I like that excuse about not having “systems in place.” Could they have counted them? My three year old grandson can count to 100.

Anyway, the result of the hiring binge without having the funding lined up was a bloodbath of layoffs later in 2019. Politico interviews some 10 or more ex-staffers as to what happened next. You won’t be surprised to learn that underlying it all is white supremacism. Here was the situation as of 2019:

Even with McKibben’s role minimized, the organization’s power center still ran through white officials at the top who set 350.org’s tone, even as the lower ranks were filled with people of color, according to 10 current and former staff members. . . . White, wealthy liberals have dominated green groups for decades, coloring environmentalism with a reputation for elitism.

350.org hired consultant Hannah Lownsbrough to produce a report as to what went wrong. According to Lownsbrough’s report (via Politico):

“Layoffs in the US have been experienced as disproportionately affecting people of color and with other marginalised identities on the 350 staff team; concerns have been expressed about the emergence of a ‘white supremacy dominance culture.’”

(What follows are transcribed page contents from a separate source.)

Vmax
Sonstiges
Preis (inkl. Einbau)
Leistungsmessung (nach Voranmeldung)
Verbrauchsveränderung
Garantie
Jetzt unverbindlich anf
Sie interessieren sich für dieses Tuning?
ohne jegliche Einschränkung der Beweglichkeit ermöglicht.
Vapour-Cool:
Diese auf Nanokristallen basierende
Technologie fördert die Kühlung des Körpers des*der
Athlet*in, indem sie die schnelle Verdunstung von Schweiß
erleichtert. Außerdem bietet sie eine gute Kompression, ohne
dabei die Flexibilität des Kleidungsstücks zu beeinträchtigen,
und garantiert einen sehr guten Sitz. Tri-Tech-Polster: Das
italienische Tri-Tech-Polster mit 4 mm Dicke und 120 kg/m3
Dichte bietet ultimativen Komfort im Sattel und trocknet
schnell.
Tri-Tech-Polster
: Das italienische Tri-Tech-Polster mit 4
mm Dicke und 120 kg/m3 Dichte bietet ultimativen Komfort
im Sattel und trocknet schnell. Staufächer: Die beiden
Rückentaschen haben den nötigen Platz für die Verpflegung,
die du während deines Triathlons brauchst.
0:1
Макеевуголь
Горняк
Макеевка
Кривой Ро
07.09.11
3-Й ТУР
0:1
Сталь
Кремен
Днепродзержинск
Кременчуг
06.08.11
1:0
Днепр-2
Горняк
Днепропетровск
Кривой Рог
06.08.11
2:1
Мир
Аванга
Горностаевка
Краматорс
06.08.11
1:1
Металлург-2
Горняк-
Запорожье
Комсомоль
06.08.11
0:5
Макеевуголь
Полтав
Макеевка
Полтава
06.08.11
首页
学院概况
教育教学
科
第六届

Most of the recently-hired “Black and brown” people in the organization who were not fired then quit. A black woman and 350.org executive named Tamara Toles O’Laughlin was responsible for hiring many of the minority group members on staff. Ms. O’Laughlin herself quit in December 2020. She has this to say about the people she had hired:

“[I left behind] a women-led, majority Black and brown leadership team. . . . I hired just about every one of the Black and brown people on that staff and I do not believe any except for one are still there.”

To top it all off, Politico quotes one Anthony Rogers-Wright of the New York Lawyers for the Public Interest in a statement applying not just to 350.org but also to many other environmental NGOs:

“My question is simple, why do we continue to work with white-led organizations that treat Black people and Black women in particular like shit?”

Specifically as to 350.org’s treatment of racial minorities, Rogers-Wright says:

“[350.org] needs to be put on notice.”

I can’t say that I am surprised at all to learn that 350.org is permeated by “white supremacy dominance culture.” The simple truth as to what’s going on is that the people who run and fund the place are wealthy, guilty white liberals who have somehow convinced themselves that they can alleviate their own guilt by further impoverishing low income people and members of minority groups. Of course when push comes to shove they “treat [b]lack people like shit.” What I can’t understand is how the DIE activists think that they can make common cause with these people. Unless, perhaps, DIE itself is just another form of meaningless window dressing for public penance of some other wealthy white people.